As I referenced earlier, Atheopaganism as a named path is new. That means that those of us who are a part of it are rare, and far-flung (the Facebook group has members from across the globe). That said, Atheopaganism has something precious to offer both atheists and Pagans, and those are quite a bit more common. Atheopagan community is therefore likely to be ecumenical community: at first, at least, we will gather with both those who share our worldview and those whose cosmologies differ.

Pagans are rare enough in most places; expecting to find a broad community of atheist Pagans may be unrealistic. However, most Pagans are pretty tolerant–they will joyfully be a part of your community so long as you will be a part of theirs, and they will participate in your rituals if you, in turn, join in theirs. And the point of ritual is the doing, anyway, not the philosophical underpinnings of it. Atheist Pagans have been circling with theist Pagans since the Neo-Pagan revival began, and there is no reason for us to stop doing so just because we have now come forward to declare our way of believing to be a legitimate alternative to theism.

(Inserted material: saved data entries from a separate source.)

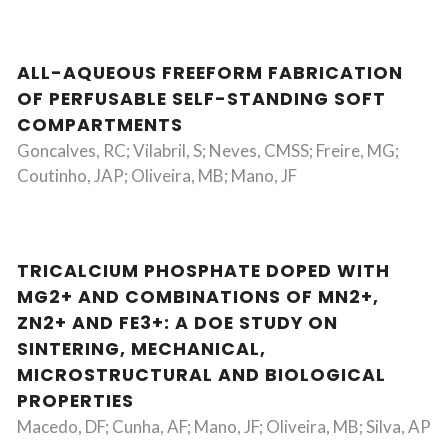
ALL-AQUEOUS FREEFORM FABRICATION
OF PERFUSABLE SELF-STANDING SOFT
COMPARTMENTS
Goncalves, RC; Vilabril, S; Neves, CMSS; Freire, MG;
Coutinho, JAP; Oliveira, MB; Mano, JF
TRICALCIUM PHOSPHATE DOPED WITH
MG2+ AND COMBINATIONS OF MN2+,
ZN2+ AND FE3+: A DOE STUDY ON
SINTERING, MECHANICAL,
MICROSTRUCTURAL AND BIOLOGICAL
PROPERTIES
Macedo, DF; Cunha, AF; Mano, JF; Oliveira, MB; Silva, AP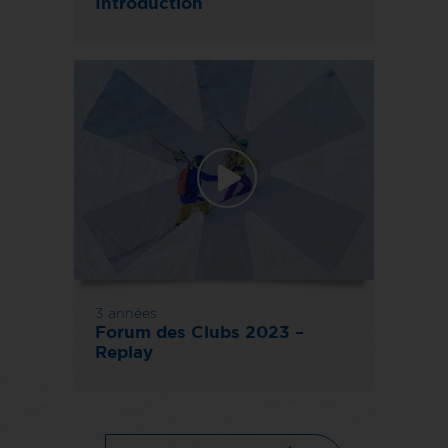
Introduction
3 années
Forum des Clubs 2023 –
Replay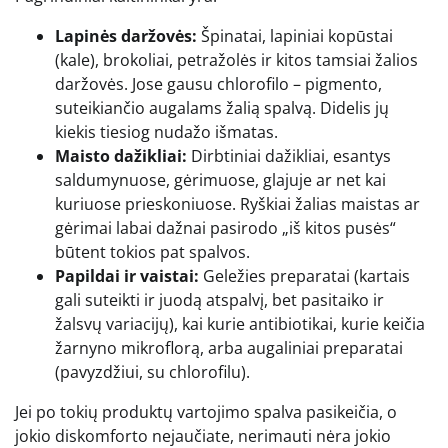
Lapinės daržovės:
Špinatai, lapiniai kopūstai
(kale), brokoliai, petražolės ir kitos tamsiai žalios
daržovės. Jose gausu chlorofilo – pigmento,
suteikiančio augalams žalią spalvą. Didelis jų
kiekis tiesiog nudažo išmatas.
Maisto dažikliai:
Dirbtiniai dažikliai, esantys
saldumynuose, gėrimuose, glajuje ar net kai
kuriuose prieskoniuose. Ryškiai žalias maistas ar
gėrimai labai dažnai pasirodo „iš kitos pusės“
būtent tokios pat spalvos.
Papildai ir vaistai:
Geležies preparatai (kartais
gali suteikti ir juodą atspalvį, bet pasitaiko ir
žalsvų variacijų), kai kurie antibiotikai, kurie keičia
žarnyno mikroflorą, arba augaliniai preparatai
(pavyzdžiui, su chlorofilu).
Jei po tokių produktų vartojimo spalva pasikeičia, o
jokio diskomforto nejaučiate, nerimauti nėra jokio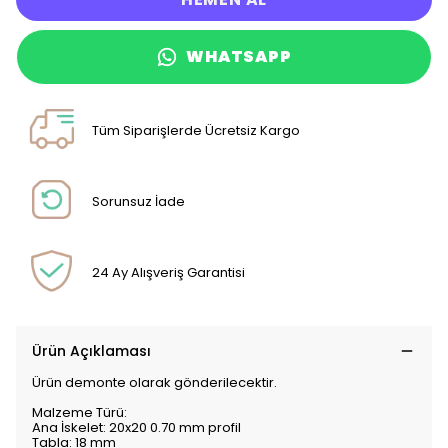
WHATSAPP
Tüm Siparişlerde Ücretsiz Kargo
Sorunsuz İade
24 Ay Alışveriş Garantisi
Ürün Açıklaması
Ürün demonte olarak gönderilecektir.
Malzeme Türü:
Ana İskelet: 20x20 0.70 mm profil
Tabla: 18 mm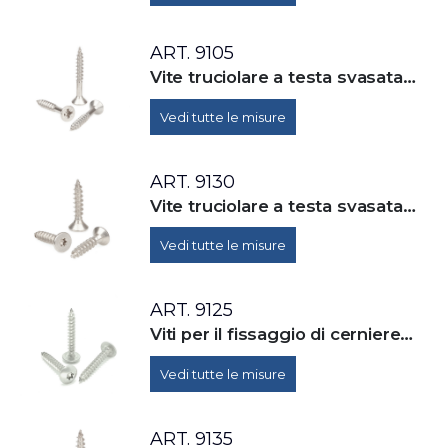
ART. 9105
Vite truciolare a testa svasata piana con impronta croce Z (Pozidrive), parzialmente filettate
Vedi tutte le misure
ART. 9130
Vite truciolare a testa svasata piana con cava esalobata (TX), totalmente filettate
Vedi tutte le misure
ART. 9125
Viti per il fissaggio di cerniere e bandelle, con cava esalobata(TX), totalmente filettate
Vedi tutte le misure
ART. 9135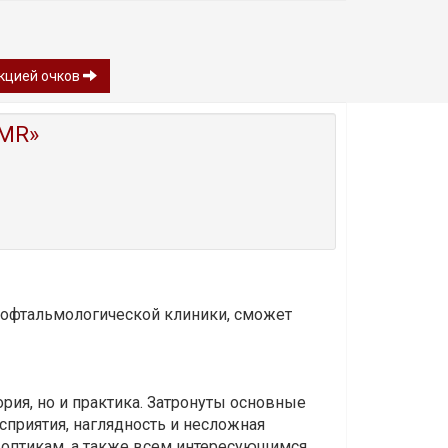
кцией очков
MR»
и офтальмологической клиники, сможет
ория, но и практика. Затронуты основные
приятия, наглядность и несложная
-оптикам, а также всем интересующимся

In the atheist community, as well, there are those who are seeking ways to make their lives more meaningful. If you know such people, you can invite them to a celebration, hold a short ritual and see how it sits with them.

Unitarian Universalists and liberal Christians and Jews may also enjoy Atheopagan ritual; don’t rule them out if you know some. UU “churches” are good places to advertise for atheists/agnostics looking for meaningful celebration of the seasons, as well. If you are inviting strangers, you may want to hold your first ritual at a park rather than at your home—that’s up to you.

My encouragement, as always, is just to do it. The best times of the year to hold an “introductory” Atheopagan ritual are at the solstices and equinoxes, as these are objective astronomical events which even the staunchest atheist must recognize as real. Have your friends over for a solstice or equinox meal and tell them that you would like to do a short ceremony to celebrate the season. Be sure to include that in the invitation: inviting people over and then “springing” it on them will not go over well.

Say a brief gratitude prior to the meal (my usual one is, “This food, swelling from the Earth by the breath of the Sun, is brought to us by many hands. May all be honored.”)

Focus your ritual (the Atheopagan ritual primer will help you to design one) on the metaphorical meanings of the season passed and the one arriving, and on connection to the broader processes of the Universe: that we are a part of all this, and are grateful for all the many ways in which the biosphere and the broader Cosmos enable us to live.

These are themes which are pertinent to all humans. They have—or should have—meaning for all of us.

Keep the ceremony short. Make it participatory: each celebrant can say what she is hoping for in the coming season, for example, or what he is grateful for. You may want to have some sort of takeaway: a token of having been a part of the ritual, a symbol of what the coming season means. You would be surprised at how meaningful such objects can become for people; for some, the item may become the beginning of a Focus.

Feel free to tell your guests that you are exploring something called Atheopaganism: a science-based, god-free, woo-free practice to enrich your life by celebrating the seasons, life events, and personal transformation. Don’t keep it a “secret” from them—that’s always going to be counterproductive in the longer term. If they’re curious, point them to this website and let them find out more for themselves.

When the next Sabbath rolls around, invite the same folks again, and any others who seem like they might enjoy or find meaning in what we do.

It’s in this way that community begins: with a few friends sharing something wonderful.